Ее похоронили в отдаленном углу обширного парка, там среди множества белых плит есть и ее одинокая — серая — плита. Меня отвели раз посмотреть на плиту и показали, как ухаживать за могилой.
— Хоть за это скажите спасибо, — говорит миссис Стайлз, глядя, как я подрезаю кладбищенскую траву. Она стоит поодаль, сложив руки на груди. — А кто присмотрит за моей-то могилкой? Меня и забудут все.
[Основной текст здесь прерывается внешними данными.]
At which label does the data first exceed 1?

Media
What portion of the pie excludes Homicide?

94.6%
Муж ее умер. Сын в дальнем плавании, он моряк. Она собрала все вьющиеся локоны своей умершей дочери и выложила из них узоры. Она причесывает меня так, словно на голове у меня шипы и, того и гляди, уколют. Чего мне, кстати сказать, очень бы хотелось. Думаю, временами ей жаль, что она не может меня выпороть. Она может только больно щипать меня до синяков. Моя сговорчивость злит ее еще больше, чем упорство, я замечаю это и становлюсь сама кротость — я знаю, что она скорбит об умершей дочери, и специально поддразниваю ее, чтобы ей было больнее. И она не может удержаться и щиплет меня, но не больно — или начинает браниться, что меня даже радует: удалось-таки разбередить рану! Иногда я вожу ее к надгробиям и начинаю — притворно — тяжко вздыхать над материнской могилой. Со временем — такая я коварная! — я узнаю, как звали ее покойную дочь, и когда кошка, живущая при кухне, окотилась, беру себе одного котеночка и называю тем же именем. Как же громко я начинаю кричать, если знаю, что миссис Стайлз где-то поблизости: «Полли! Полли! Иди сюда, деточка! Ой, какая ты миленькая! Какая черненькая! Какая пушистенькая! Иди ко мне, поцелуй мамочку».
Теперь вы видите, что сделали из меня обстоятельства?
Миссис Стайлз от этих моих слов передергивает. Наконец, не в силах этого вынести, она зовет Барбару:
— Возьмите это грязное животное, и пусть Уильям Инкер его утопит!
А я убегаю и забиваюсь в темный угол. Я думаю об утраченном доме, о санитарках, которые любили меня, и слезы сами подступают к глазам.
— Барбара, прошу вас! — кричу я. — Правда ведь, вы не сделаете этого! Правда ведь, не сделаете?!
Барбара говорит: ни за что. Миссис Стайлз прогоняет ее с глаз долой.